Presiden Putin menuntut penghentian dukungan untuk Ukraina sebagai syarat pembukaan kembali negosiasi perjanjian damai dengan Jepang, dan mendesak Jepang untuk mengubah sikapnya.
Rusia meningkatkan ketegangan dengan menyiratkan kemungkinan penggunaan senjata nuklir jika kedaulatan dan wilayahnya terancam, terkait invasi Ukraina.
Pemerintah Jepang menetapkan invasi Rusia ke Ukraina sebagai pelanggaran hukum internasional dan terus mendukung Ukraina, yang diperkirakan akan semakin memperkeruh hubungan kedua negara di masa mendatang.
Presiden Rusia Vladimir Putin telah meminta penghentian dukungan untuk Ukraina sebagai syarat untuk memulai kembali negosiasi perjanjian damai dengan Jepang.

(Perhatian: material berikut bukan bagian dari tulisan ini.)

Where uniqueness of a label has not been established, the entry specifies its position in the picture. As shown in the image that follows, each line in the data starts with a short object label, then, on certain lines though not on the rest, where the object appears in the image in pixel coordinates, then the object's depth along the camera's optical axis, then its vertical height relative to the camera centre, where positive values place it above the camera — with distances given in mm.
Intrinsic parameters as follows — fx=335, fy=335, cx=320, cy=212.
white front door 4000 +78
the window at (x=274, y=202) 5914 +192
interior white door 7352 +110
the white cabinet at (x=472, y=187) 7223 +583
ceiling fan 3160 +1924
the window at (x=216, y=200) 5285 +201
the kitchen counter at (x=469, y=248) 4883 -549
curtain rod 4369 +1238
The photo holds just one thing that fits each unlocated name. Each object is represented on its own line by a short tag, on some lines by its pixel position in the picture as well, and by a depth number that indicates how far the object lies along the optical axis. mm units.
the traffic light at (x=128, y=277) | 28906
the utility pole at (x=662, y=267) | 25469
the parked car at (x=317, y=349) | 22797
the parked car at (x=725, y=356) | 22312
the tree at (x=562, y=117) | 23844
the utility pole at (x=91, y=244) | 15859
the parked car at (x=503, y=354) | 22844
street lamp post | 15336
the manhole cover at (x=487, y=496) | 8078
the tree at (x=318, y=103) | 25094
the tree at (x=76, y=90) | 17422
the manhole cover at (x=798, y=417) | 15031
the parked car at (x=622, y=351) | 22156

Putin menyatakan dalam konferensi pers pada tanggal 5 di Sankt Peterburg bahwa "syarat untuk memulai kembali negosiasi penandatanganan perjanjian damai dengan Jepang belum terpenuhi."

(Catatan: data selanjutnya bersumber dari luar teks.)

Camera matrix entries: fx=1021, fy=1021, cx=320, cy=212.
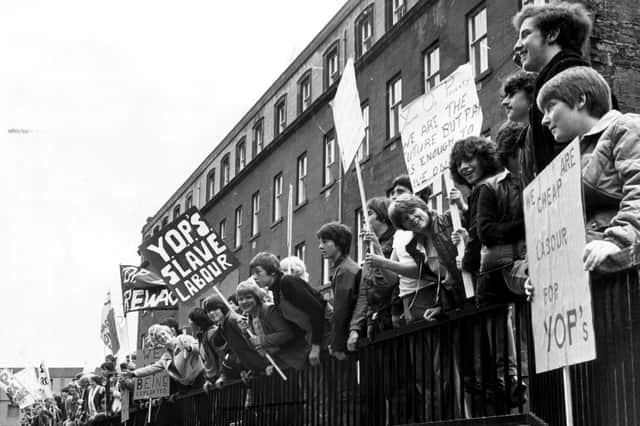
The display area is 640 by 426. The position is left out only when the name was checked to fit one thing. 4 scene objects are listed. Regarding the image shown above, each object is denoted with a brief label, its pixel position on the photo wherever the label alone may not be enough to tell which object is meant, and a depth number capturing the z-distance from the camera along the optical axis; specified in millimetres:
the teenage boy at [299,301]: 9539
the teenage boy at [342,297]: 8852
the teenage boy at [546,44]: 5758
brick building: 23422
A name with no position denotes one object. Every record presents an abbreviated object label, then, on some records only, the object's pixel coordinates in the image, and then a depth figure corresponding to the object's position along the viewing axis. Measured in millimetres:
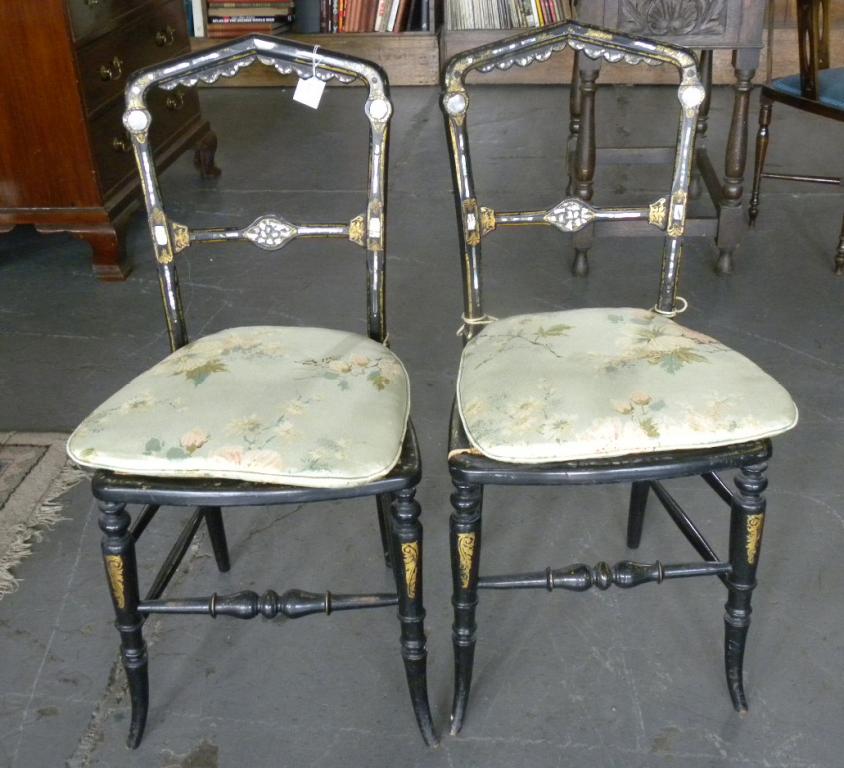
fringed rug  1901
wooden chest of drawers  2686
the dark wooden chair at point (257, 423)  1256
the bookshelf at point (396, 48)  4879
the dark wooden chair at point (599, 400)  1271
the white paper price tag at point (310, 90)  1477
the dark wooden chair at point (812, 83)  2736
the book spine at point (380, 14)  4906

Ia menunjukkan sikap tegas dengan mengatakan bahwa "negosiasi dapat dilakukan jika Jepang mengubah sikapnya dalam mendukung Ukraina." Selain itu, terkait invasi Ukraina, Putin menyatakan, "Saya tidak mengerti mengapa negara-negara Barat percaya bahwa Rusia tidak akan menggunakan senjata nuklir," dan menyiratkan kemungkinan penggunaan senjata nuklir jika kedaulatan dan wilayah Rusia terancam.

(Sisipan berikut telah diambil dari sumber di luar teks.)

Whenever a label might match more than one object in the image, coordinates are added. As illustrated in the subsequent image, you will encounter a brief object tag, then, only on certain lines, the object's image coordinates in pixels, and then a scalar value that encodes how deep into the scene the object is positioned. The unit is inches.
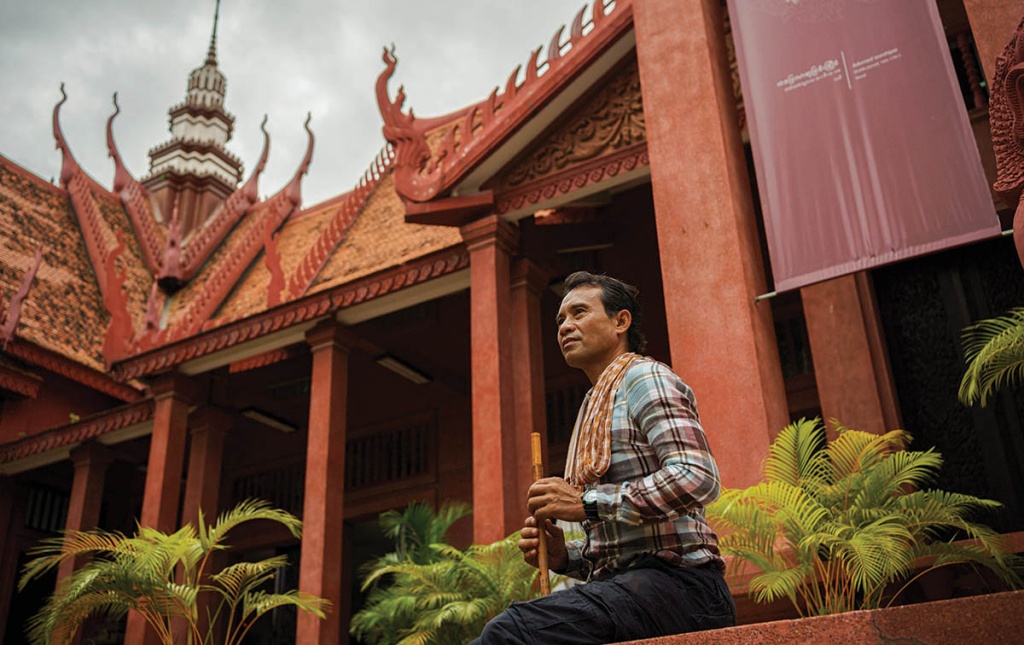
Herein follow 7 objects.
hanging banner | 203.8
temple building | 238.8
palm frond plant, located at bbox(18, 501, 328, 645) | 260.2
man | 79.1
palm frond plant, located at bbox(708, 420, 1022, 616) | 165.3
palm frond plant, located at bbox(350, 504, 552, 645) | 228.8
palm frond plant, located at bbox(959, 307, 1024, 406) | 174.6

Ia juga menyatakan sedang mempertimbangkan untuk menempatkan rudal konvensional yang dapat menjangkau Amerika Serikat dan negara-negara lainnya. Jepang dan Rusia belum menandatangani perjanjian damai sejak Perang Dunia Kedua, dan keduanya telah berselisih selama bertahun-tahun mengenai kepemilikan Kepulauan Kuril.
Pernyataan ini ditafsirkan sebagai tanda bahwa Rusia meningkatkan tekanan militernya terhadap Jepang setelah invasi Ukraina. Pemerintah Jepang mengecam pernyataan Putin dengan mengatakan bahwa "tindakan Rusia dalam menginvasi Ukraina melanggar hukum internasional" dan menyatakan niatnya untuk terus mendukung Ukraina.
Diperkirakan pernyataan Putin akan meningkatkan ketegangan dalam hubungan Jepang-Rusia di masa mendatang.